RECORDS PROVIDED
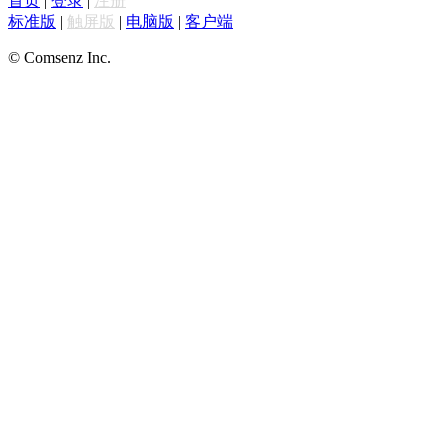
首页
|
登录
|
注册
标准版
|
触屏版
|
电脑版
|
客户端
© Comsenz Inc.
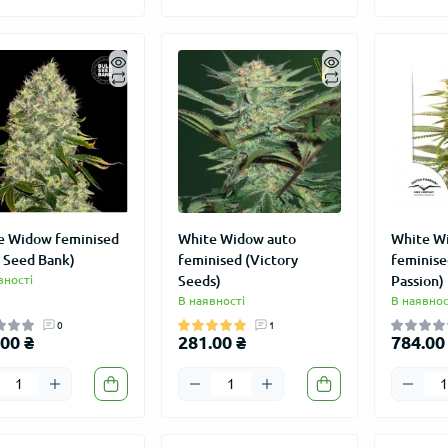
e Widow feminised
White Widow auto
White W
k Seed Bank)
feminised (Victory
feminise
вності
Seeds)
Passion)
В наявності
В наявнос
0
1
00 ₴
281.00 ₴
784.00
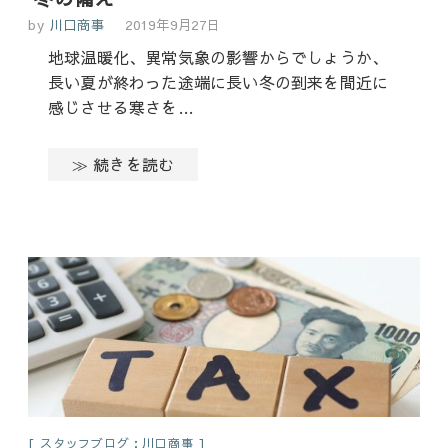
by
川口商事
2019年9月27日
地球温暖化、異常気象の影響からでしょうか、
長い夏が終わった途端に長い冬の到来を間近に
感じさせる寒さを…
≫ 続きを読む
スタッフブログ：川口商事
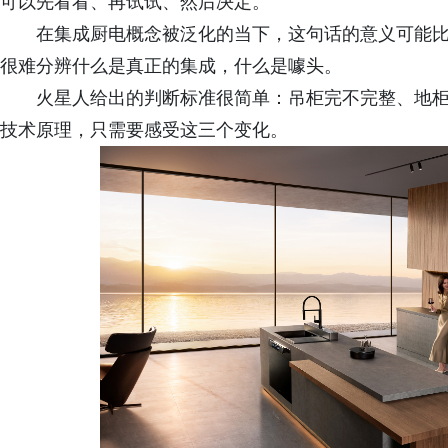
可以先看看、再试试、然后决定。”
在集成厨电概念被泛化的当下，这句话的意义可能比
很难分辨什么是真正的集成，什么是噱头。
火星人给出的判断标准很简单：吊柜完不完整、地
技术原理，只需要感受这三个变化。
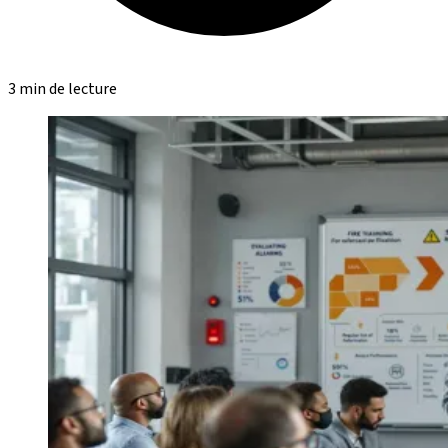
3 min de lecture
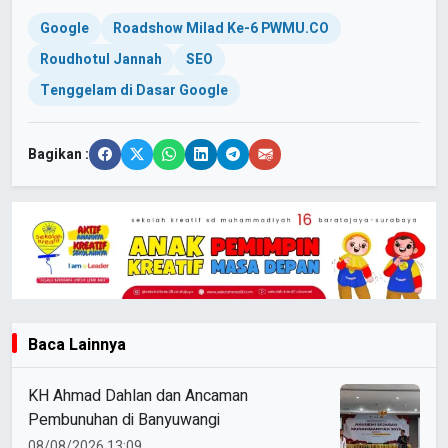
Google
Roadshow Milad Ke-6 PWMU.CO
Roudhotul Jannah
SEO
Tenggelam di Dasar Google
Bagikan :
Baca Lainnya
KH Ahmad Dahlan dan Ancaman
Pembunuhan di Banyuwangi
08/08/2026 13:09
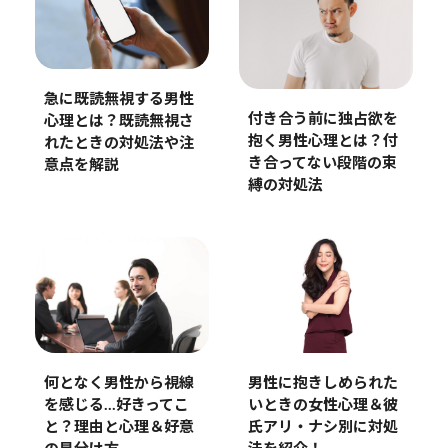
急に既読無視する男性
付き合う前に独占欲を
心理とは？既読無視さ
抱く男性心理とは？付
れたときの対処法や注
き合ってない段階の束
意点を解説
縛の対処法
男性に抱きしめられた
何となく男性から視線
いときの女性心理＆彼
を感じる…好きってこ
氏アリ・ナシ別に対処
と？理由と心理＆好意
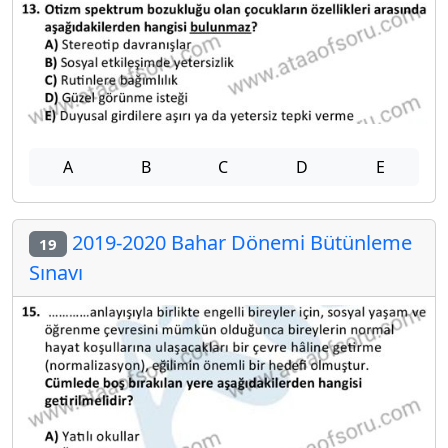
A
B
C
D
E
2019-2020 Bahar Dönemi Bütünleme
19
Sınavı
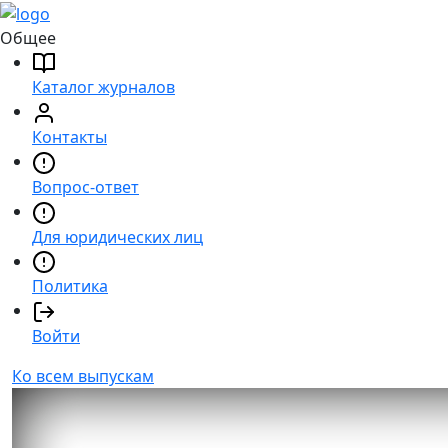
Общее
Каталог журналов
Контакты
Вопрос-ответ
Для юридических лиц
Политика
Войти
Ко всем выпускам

WORK ORDER
Identify each line of text in the items above that contains the word "feminised" and copy every such line.

EXERCISE ANSWER
e Widow feminised
feminised (Victory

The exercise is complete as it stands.